▶ **Task requirements**
Below are some records. Print exactly the lines between the one holding "ktiv forpligter medlemslandene" and the one holding "Mercedes. Pod marką tą wytwarzane są", inclusive, and nothing else.

Segment Start: Given data

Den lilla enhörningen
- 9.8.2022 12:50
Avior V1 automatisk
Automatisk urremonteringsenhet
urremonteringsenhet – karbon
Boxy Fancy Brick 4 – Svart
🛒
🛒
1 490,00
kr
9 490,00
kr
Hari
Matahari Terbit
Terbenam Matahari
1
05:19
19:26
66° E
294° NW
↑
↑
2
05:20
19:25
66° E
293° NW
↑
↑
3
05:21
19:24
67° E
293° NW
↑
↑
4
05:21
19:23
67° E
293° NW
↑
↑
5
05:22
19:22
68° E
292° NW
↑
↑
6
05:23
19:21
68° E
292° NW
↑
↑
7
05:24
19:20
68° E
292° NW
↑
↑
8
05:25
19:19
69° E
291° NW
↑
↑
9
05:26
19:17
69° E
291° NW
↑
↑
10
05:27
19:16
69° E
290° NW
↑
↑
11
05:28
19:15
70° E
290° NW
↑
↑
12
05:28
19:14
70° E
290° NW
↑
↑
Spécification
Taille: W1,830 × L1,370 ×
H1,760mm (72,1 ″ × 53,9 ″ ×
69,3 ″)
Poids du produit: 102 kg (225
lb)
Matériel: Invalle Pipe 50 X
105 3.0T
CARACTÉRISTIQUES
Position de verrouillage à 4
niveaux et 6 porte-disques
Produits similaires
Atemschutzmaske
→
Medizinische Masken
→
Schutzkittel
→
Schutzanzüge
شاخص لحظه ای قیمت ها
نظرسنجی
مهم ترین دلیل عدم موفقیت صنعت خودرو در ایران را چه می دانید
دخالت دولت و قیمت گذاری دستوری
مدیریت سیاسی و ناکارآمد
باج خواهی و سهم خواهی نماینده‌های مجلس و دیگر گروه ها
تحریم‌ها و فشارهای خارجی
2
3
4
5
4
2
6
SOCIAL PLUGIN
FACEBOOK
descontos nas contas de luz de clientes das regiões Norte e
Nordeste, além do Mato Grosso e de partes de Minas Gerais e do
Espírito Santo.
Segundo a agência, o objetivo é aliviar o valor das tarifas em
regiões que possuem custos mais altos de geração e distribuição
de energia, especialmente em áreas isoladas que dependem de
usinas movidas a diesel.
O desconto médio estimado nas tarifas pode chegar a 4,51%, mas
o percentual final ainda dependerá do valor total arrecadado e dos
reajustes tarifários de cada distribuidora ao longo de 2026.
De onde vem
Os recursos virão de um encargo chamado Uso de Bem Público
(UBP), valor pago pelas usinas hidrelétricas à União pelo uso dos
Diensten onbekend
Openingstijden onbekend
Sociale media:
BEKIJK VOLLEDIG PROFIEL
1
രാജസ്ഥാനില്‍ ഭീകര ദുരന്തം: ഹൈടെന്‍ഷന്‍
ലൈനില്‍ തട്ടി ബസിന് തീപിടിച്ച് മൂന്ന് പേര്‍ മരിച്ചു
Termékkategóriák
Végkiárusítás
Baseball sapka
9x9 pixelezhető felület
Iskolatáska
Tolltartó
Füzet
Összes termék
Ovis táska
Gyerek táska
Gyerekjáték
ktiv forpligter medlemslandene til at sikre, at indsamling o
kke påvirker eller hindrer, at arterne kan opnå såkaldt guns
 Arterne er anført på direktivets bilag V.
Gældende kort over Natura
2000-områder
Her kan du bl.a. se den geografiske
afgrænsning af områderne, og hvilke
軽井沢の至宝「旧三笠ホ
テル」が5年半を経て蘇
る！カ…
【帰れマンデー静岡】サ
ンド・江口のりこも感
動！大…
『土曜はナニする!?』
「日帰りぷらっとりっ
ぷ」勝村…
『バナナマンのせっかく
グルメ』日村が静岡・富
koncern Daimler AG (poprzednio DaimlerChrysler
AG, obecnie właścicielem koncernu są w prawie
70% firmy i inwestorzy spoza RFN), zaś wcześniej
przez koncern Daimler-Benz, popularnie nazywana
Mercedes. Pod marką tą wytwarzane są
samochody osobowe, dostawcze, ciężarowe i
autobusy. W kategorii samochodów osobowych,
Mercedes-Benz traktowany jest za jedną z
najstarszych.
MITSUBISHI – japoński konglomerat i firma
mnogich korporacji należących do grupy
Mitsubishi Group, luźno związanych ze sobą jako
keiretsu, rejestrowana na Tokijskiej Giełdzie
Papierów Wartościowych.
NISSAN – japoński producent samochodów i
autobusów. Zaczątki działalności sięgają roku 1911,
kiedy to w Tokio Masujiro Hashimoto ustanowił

Segment End: Given data

▶ **Answer**
ktiv forpligter medlemslandene til at sikre, at indsamling o
kke påvirker eller hindrer, at arterne kan opnå såkaldt guns
 Arterne er anført på direktivets bilag V.
Gældende kort over Natura
2000-områder
Her kan du bl.a. se den geografiske
afgrænsning af områderne, og hvilke
軽井沢の至宝「旧三笠ホ
テル」が5年半を経て蘇
る！カ…
【帰れマンデー静岡】サ
ンド・江口のりこも感
動！大…
『土曜はナニする!?』
「日帰りぷらっとりっ
ぷ」勝村…
『バナナマンのせっかく
グルメ』日村が静岡・富
koncern Daimler AG (poprzednio DaimlerChrysler
AG, obecnie właścicielem koncernu są w prawie
70% firmy i inwestorzy spoza RFN), zaś wcześniej
przez koncern Daimler-Benz, popularnie nazywana
Mercedes. Pod marką tą wytwarzane są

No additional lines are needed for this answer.